そこからさらに人気が出てドラマ化や映画化、アニメ化やゲーム化されると収入はもっと増えていきます。映画化やアニメ化される漫画はごく一握りですが、収入は数千万円を越えることもあるようです。
アシスタントの収入
アシスタントの収入は漫画家によって決まります。アシスタントは漫画家が雇っている人材になるので、漫画家から収入を得ることになり給料制です。時給の場合や月給の場合があり、アシスタントの給料で何十年も生活している人もいます。
平均としては日給5,000円~15,000円で役割によって変動があります。漫画の人気や単行本の販売部数が、アシスタントの給料にも影響してくる可能性もあります。
漫画家の適正
漫画家になるにあたって、絵が得意でも単純作業が苦手となると、漫画家にはあまり向いていないかもしれません。絵を描くだけでなく、一つの漫画を仕上げるためには何度も同じような作業を繰り返し行ないます。
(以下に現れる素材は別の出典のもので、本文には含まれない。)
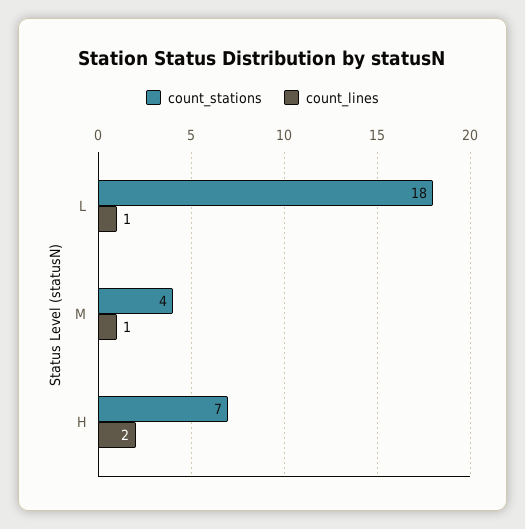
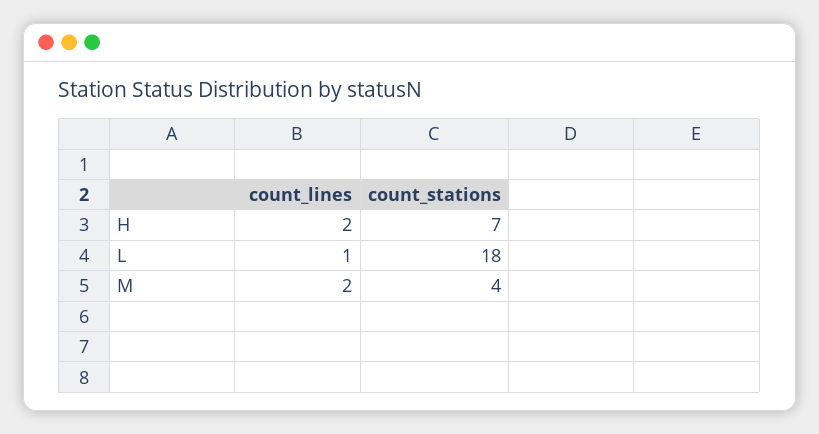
  {
    "count_stations": {
      "L": 18,
      "M": 4,
      "H": 7
    },
    "count_lines": {
      "L": 1,
-     "M": 1,
+     "M": 2,
      "H": 2
    }
  }

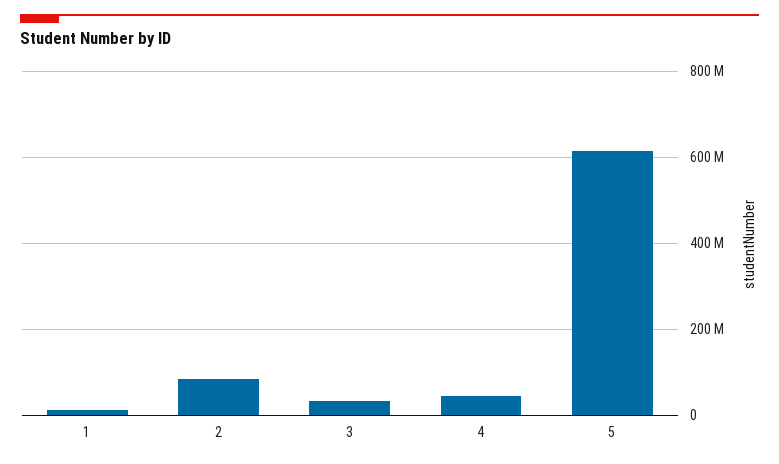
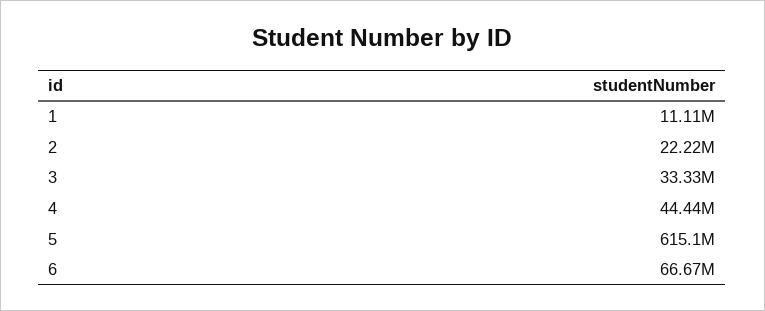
  {
    "1": 11110000,
-   "2": 80000000,
+   "2": 22220000,
    "3": 33330000,
    "4": 44440000,
-   "5": 615100000
+   "5": 615100000,
+   "6": 66670000
  }

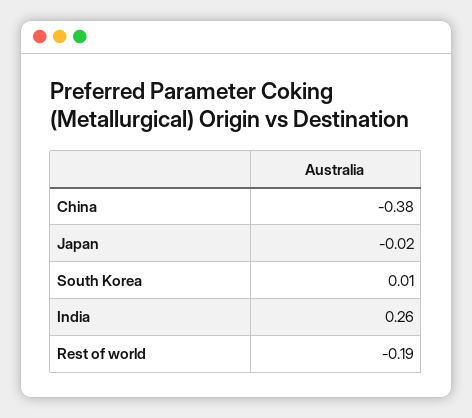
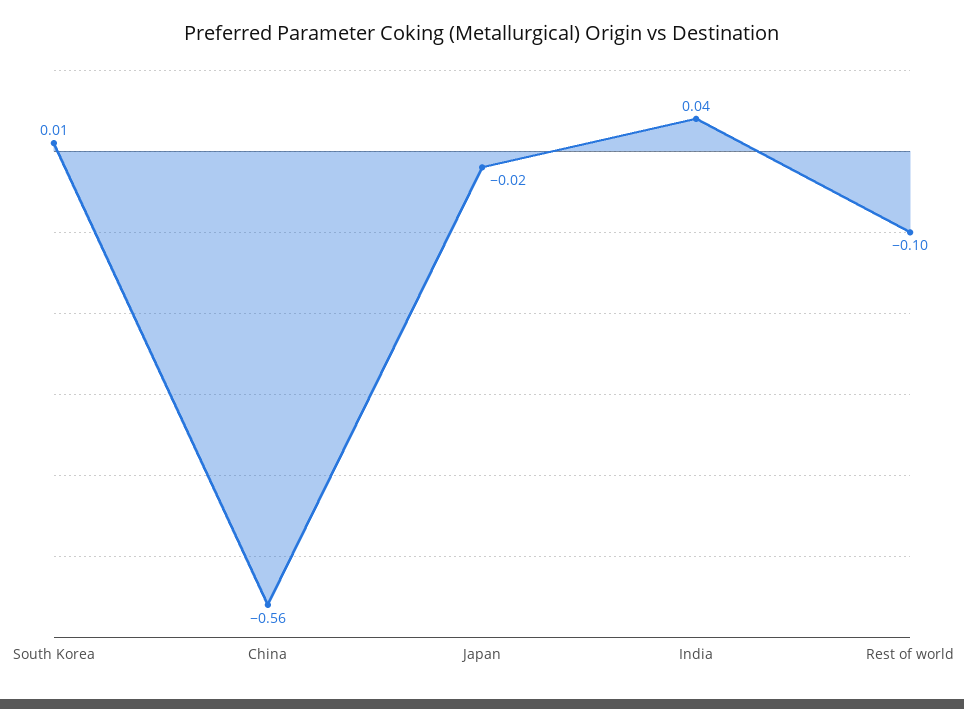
  {
-   "China": -0.38,
+   "China": -0.56,
    "Japan": -0.02,
    "South Korea": 0.01,
-   "India": 0.26,
+   "India": 0.04,
-   "Rest of world": -0.19
+   "Rest of world": -0.1
  }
さらに、ストーリーを展開してくためには豊かな想像力、諦めないでやり続ける精神力、編集者のアドバイスを受けてより良い作品にする力も必要です。その一つひとつが苦にならない人の方が、作品を丁寧に作りあげることができると思います。
人気漫画家になる人の特徴
ストーリーが面白いというのは人気漫画の特徴です。絵がそこまで上手ではない漫画家でも、ストーリーが引き込まれるような内容を展開できる人は、別の漫画を作っても人気が出ます。また、ストーリーはどこかで読んだことのある内容でも、キャラクター人気が出る場合もあります。
適度に可愛い漫画や適度に面白い漫画を描ける人よりも、どちらかというと、より個性の秀でる魅力がある漫画家の方が人気がでる傾向にあります。
消えた漫画家になる人の特徴
なかなかデビューできずに諦めてしまう人、デビューしても思うような仕事ができずにリタイヤしてしまう人など多くいます。ストーリーが慢性化していたり、単純作業に飽きてしまう人、編集者やアシスタントなどとうまくコミュニケーションがとれない人だったりさまざまです。求められているものと自分が表現したいものの折り合いがつけられずに偏った内容の漫画を描いてしまう人など、消えてしまう漫画家の特徴はたくさんあるでしょう。
漫画家の魅力はどんなところ?
好きなこと、得意なことを仕事にできる
漫画家を目指す人は、小さいころから絵を描くのが得意、好きという人が多いでしょう。その得意なことを仕事にできると前向きに取り組むことができ、質の良い仕事ができます。1日の大半を仕事に費やすと考えると、好きなことをして過ごす時間は有意義なものになります。
自分の世界観を表現できる
自分の理想の人物や世界だったり、ストーリーを自由に展開して作品を作ったりできることは、他の仕事ではなかなかできません。現実にはできないことを漫画の世界では表現できます。自分の描く漫画で好きなことを形にできることは、素晴らしいことですよね。
読み手に感動を与え、共感してもらうことができる
勇気が湧いた人や漫画を読んで気持ちが充実した人、主人公のように生きたいと人生が変わった人など、漫画を通して心が成長をしたという人はたくさんいると思います。自分の描いた漫画で誰かを救えることができるというのは、仕事名利につきるのではないでしょうか。
漫画家になる夢を叶えたいあなたへ
人気漫画家になる人はほんの一握りです。漫画家になれずに諦めてしまう人の方が多いかもしれません。ただ、自分の好きなことや得意なことを仕事にすることができたらそんな幸せはありません。そのあなたの夢が、人々に感動と夢を与えることができたり、人生を変えるきっかけになることもあります。そんなこともできる漫画家は素晴らしい職業です。漫画家になる夢を諦めずチャンスをしっかりつかんでくださいね。